Multiprocessing slows dataloaders at the each beginning epoch

ralzq01 · August 17, 2019, 8:36am

Hi, I’m currently using torch.multiprocessing for sending the outputs of a neural network to another process. For simple discussion, I have two processes: the first one is for loading training data, forwarding network and sending the results to the other one, while the other one is for recving the results from the previous process and handling the results.

The question I get troubled in is that, multiprocesses slow down the data loader. At every begining of each epoch, the forwarding process will unexpectedly get stucked for a while and then continue forwarding. When I cancel the multiprocess (i.e. just forward network and don’t send data across processes), all things go smoothly, and the stucked phenomenon at every begining epoch disappears.

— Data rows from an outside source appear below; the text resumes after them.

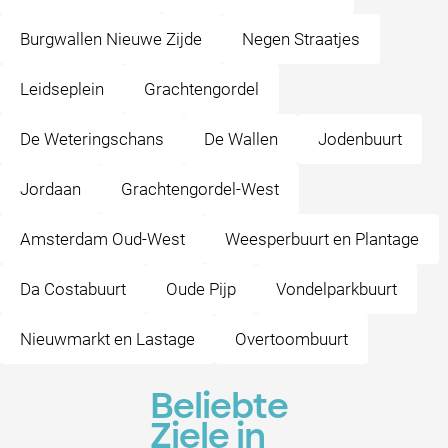
Burgwallen Nieuwe Zijde
Negen Straatjes
Leidseplein
Grachtengordel
De Weteringschans
De Wallen
Jodenbuurt
Jordaan
Grachtengordel-West
Amsterdam Oud-West
Weesperbuurt en Plantage
Da Costabuurt
Oude Pijp
Vondelparkbuurt
Nieuwmarkt en Lastage
Overtoombuurt
Beliebte
Ziele in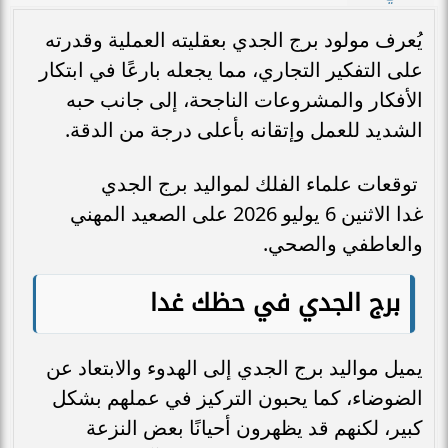
يُعرف مولود برج الجدي بعقليته العملية وقدرته
على التفكير التجاري، مما يجعله بارعًا في ابتكار
الأفكار والمشروعات الناجحة، إلى جانب حبه
الشديد للعمل وإتقانه بأعلى درجة من الدقة.
توقعات علماء الفلك لمواليد برج الجدي
غدا الاثنين 6 يوليو 2026 على الصعيد المهني
والعاطفي والصحي.
برج الجدي في حظك غدا
يميل مواليد برج الجدي إلى الهدوء والابتعاد عن
الضوضاء، كما يحبون التركيز في عملهم بشكل
كبير، لكنهم قد يظهرون أحيانًا بعض النزعة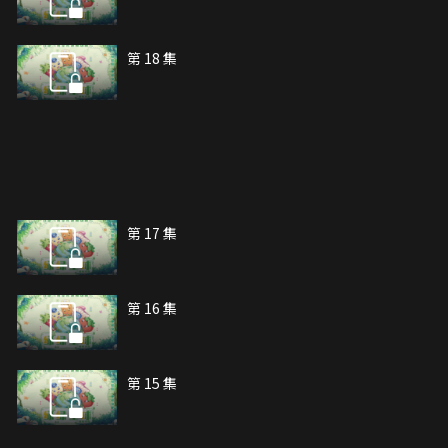
第 18 集
第 17 集
第 16 集
第 15 集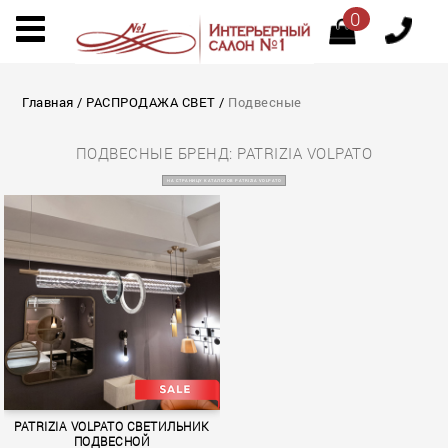
0
Главная
/
РАСПРОДАЖА СВЕТ
/
Подвесные
ПОДВЕСНЫЕ БРЕНД: PATRIZIA VOLPATO
НА СТРАНИЦУ КАТАЛОГОВ PATRIZIA VOLPATO
PATRIZIA VOLPATO СВЕТИЛЬНИК
ПОДВЕСНОЙ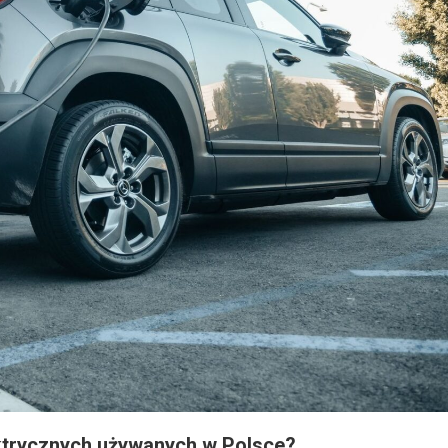
trycznych używanych w Polsce?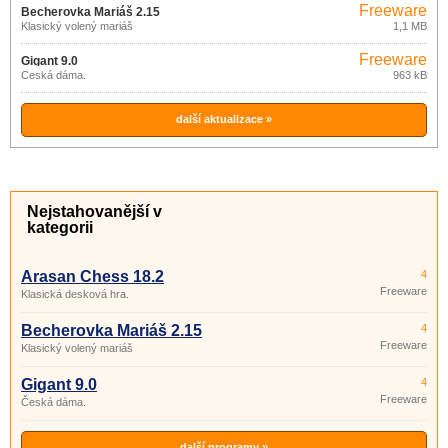
Freeware
Becherovka Mariáš 2.15
Klasický volený mariáš
1,1 MB
Freeware
Gigant 9.0
Česká dáma.
963 kB
další aktualizace »
Nejstahovanější v
kategorii
Arasan Chess 18.2
4
Freeware
Klasická desková hra.
Becherovka Mariáš 2.15
4
Freeware
Klasický volený mariáš
Gigant 9.0
4
Freeware
Česká dáma.
další programy »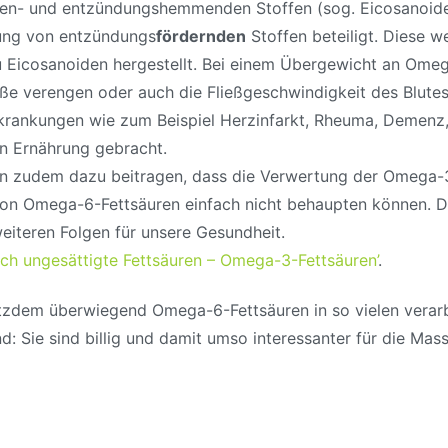
den- und entzündungshemmenden Stoffen (sog. Eicosanoide
dung von entzündungs
fördernden
Stoffen beteiligt. Diese 
zu Eicosanoiden hergestellt. Bei einem Übergewicht an Ome
äße verengen oder auch die Fließgeschwindigkeit des Blut
krankungen wie zum Beispiel Herzinfarkt, Rheuma, Demenz
n Ernährung gebracht.
nn zudem dazu beitragen, dass die Verwertung der Omega-3-
 Omega-6-Fettsäuren einfach nicht behaupten können. Die t
iteren Folgen für unsere Gesundheit.
ch ungesättigte Fettsäuren – Omega-3-Fettsäuren’
.
tzdem überwiegend Omega-6-Fettsäuren in so vielen verar
d: Sie sind billig und damit umso interessanter für die Mas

Below is a python3 simple script (runs on one GTX 1080) which loads a pretrained network and use the dataset of Cifar10 with arguments of num_workers=2 and pin_memory=True. You will observe the program gets stucked between for epoch in range(total_epoch) and for step, datas in enumerate(trainloader)

Anyone has any idea on why this happens and how to solve this? (I am doubting it is caused by limits of shared memory, but still don’t know how to avoid this)

import torch.multiprocessing as mp

def main():

  os.environ['CUDA_VISIBLE_DEVICES'] = '0'
  device = torch.device('cuda:0')

  model_name = 'vgg16'
  dataset = 'cifar10'

  total_epoch = 20
  batch_size = 128

  # get model and datasets
  model = get_a_pretrained_model
  trainloader = get_cifar10_trainloader # numworkers=2, pin_memory=True
  for param in model.parameters():
    param.requires_grad = False
  model = model.to(device)
  model.eval()

  mp.set_start_method('spawn')
  buffer = mp.Queue()
  recv_proc = mp.Process(target=recv, args=(buffer,))
  recv_proc.start()

  # forwarding model and send results
  for epoch in range(total_epoch):
    # program will get stucked here
    for step, datas in enumerate(trainloader):
      inputs, labels = datas
      inputs, labels = inputs.to(device), labels.to(device)
      outs = model(inputs)
      buffer.put(outs)
      if step % 20 == 0:
        print('Epoch [{}]\t Step [{}]'.format(epoch, step))
  buffer.put(None)

  recv_proc.join()
  

def recv(buffer):
  while True:
    recved = buffer.get()
    if recved is None:
      break
    # do something with recved
    del recved


if __name__ == '__main__':
  main()

auroua · February 9, 2020, 2:35am

I encountered the same problem. Have you solved this problem?

chen_dongdong · May 20, 2020, 3:37pm

Same problem encountered, can anybody answer it?

sailist · March 26, 2021, 3:14am

update pytorch to 1.7, then the arg persistent_workers will be helped. See this link What are the (dis) advantages of persistent_workers

AndreyBocharnikov · August 31, 2021, 11:13am

Thank you so much man, been facing this problem for a month, so glad to find you answer!

aowei · April 15, 2022, 5:24pm

I changed the start method to fork mp.set_start_method(‘fork’). It solved the problem.